Collected data entries:
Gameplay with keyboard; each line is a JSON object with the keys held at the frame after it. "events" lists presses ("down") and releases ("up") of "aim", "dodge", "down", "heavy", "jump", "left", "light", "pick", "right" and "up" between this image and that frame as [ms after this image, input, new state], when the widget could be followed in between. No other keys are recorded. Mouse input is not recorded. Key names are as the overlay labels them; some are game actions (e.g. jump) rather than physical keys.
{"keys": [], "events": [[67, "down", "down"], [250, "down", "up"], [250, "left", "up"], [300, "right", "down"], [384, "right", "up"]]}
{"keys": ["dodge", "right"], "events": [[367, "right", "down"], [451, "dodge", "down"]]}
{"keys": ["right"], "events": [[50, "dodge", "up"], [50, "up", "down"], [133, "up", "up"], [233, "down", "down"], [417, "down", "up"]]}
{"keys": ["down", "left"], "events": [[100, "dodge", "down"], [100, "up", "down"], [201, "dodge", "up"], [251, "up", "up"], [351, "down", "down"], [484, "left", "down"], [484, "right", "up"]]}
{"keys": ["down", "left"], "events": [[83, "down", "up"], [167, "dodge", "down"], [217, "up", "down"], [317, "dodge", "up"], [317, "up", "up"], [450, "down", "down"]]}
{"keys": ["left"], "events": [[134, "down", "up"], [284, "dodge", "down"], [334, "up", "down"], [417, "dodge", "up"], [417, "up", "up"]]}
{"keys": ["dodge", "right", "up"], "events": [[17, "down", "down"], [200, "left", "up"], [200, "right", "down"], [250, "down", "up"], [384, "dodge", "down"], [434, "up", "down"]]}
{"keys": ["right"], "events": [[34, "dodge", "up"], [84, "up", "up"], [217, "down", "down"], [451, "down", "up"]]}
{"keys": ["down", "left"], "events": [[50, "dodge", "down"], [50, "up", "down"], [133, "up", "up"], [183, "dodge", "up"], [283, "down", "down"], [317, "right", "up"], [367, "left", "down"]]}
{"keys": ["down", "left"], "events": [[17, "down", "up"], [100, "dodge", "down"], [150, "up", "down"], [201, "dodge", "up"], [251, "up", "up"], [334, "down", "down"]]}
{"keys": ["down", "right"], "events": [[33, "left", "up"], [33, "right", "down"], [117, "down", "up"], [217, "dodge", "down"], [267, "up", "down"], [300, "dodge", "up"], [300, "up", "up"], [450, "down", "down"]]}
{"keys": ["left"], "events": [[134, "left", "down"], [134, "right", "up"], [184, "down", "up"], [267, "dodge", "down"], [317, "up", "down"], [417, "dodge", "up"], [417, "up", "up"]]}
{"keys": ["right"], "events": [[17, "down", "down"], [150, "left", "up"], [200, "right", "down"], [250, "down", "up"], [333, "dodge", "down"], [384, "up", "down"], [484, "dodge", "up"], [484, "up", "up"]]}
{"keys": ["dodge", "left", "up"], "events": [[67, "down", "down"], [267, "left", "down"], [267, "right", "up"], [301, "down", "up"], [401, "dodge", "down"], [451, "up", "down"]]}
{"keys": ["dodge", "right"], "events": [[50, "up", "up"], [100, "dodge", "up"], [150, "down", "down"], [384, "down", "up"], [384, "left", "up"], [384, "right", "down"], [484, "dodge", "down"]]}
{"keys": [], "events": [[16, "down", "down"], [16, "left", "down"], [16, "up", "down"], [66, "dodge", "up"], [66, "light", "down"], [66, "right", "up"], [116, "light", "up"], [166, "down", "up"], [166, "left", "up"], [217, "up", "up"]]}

> EXERCISE GOAL:
Some lines above may contain the string "light". State how many of them the records have, and nothing more.

> SOLUTION FOR THIS TASK:
2